The Black Sea as literary and cultural space supposes an inductive-deductive research: an object is set within a frame(work) in order to be observed during a process which comes to modify the frame(work). The object ‘Black Sea’ is constructed as a literary and cultural space, and in turn helps to define the concept. This concept, actually, can be approached from three perspectives. The first one considers the concept as a milieu hosting in coexistence different literatures as well as different cultures; the second treats the concept as an interactive space entangling literatures in a way similar to the approaches of Pascale Casanova or Emily Apter; the last accepts the concept as matrix of the imaginary, relying on the géocritique of Bertrand Westphal and the literary geography of Sheila Hones. Combining the perspectives could support the hypothesis of Black Sea as civilisation, not in the classical sense of collective system of values interrelated hierarchically but in the sense of world-system (Wallerstein) held within the frame of the global world-system; and could offer the possibility of tracing manifestations of such civilisation in literary works.
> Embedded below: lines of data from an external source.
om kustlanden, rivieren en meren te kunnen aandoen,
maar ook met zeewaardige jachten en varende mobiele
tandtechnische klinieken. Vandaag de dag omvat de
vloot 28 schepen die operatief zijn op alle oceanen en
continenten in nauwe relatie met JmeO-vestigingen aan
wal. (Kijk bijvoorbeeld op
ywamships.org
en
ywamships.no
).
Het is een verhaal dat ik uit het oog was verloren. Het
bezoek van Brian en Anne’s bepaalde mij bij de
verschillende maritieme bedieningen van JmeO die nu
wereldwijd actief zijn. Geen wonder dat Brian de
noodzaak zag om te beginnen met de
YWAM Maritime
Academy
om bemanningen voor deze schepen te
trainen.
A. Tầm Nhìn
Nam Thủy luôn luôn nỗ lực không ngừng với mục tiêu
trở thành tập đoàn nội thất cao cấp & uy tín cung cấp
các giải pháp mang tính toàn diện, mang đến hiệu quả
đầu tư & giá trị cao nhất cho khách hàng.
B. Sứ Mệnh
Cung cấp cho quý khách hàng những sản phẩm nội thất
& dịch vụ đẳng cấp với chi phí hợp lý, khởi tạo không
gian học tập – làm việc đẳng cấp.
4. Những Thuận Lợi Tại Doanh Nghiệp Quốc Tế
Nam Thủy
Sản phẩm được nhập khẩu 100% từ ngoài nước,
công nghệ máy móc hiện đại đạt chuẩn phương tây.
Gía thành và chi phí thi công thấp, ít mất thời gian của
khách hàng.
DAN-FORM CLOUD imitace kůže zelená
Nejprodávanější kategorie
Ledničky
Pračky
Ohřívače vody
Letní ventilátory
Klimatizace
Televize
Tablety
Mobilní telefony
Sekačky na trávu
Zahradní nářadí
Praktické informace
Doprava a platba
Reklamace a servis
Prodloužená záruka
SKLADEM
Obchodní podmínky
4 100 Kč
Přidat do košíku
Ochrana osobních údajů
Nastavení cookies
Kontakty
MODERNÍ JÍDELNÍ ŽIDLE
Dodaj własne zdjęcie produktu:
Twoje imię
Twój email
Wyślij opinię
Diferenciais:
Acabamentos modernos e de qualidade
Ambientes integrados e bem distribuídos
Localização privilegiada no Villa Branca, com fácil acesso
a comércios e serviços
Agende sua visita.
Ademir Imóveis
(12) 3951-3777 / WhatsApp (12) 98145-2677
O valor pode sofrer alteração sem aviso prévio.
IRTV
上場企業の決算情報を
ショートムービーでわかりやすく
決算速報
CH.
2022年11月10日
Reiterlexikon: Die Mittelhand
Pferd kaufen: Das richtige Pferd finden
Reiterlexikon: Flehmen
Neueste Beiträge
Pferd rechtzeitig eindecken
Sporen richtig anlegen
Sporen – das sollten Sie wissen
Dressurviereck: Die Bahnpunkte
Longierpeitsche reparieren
A literary and cultural space implies fluctuation between materiality and ideality, history and myth, – which is sustained by the adopted interdisciplinary methodological prism.

This conference presents itself a second stage of a collective research aimed at studying the Black Sea as literary and cultural space. It is a continuation of the first conference “Black Sea as Literary and Cultural Space” (see the call), held in Tbilisi on 25-27 October 2018, organised by Ilia State University upon the initiative of Mr. Alexis Nuselovici, Professor at Aix-Marseille University.

Organising institutions:

  • Institute for Literature at the Bulgarian Academy of Sciences (Sofia);
  • Chair of Romance Studies of Sofia University “St. Kliment Ohridski” (Sofia);
  • Ilia State University (Tbilisi);
  • Aix-Marseille University (Aix-en-Provence, Marseille) ; INaLCO (Paris).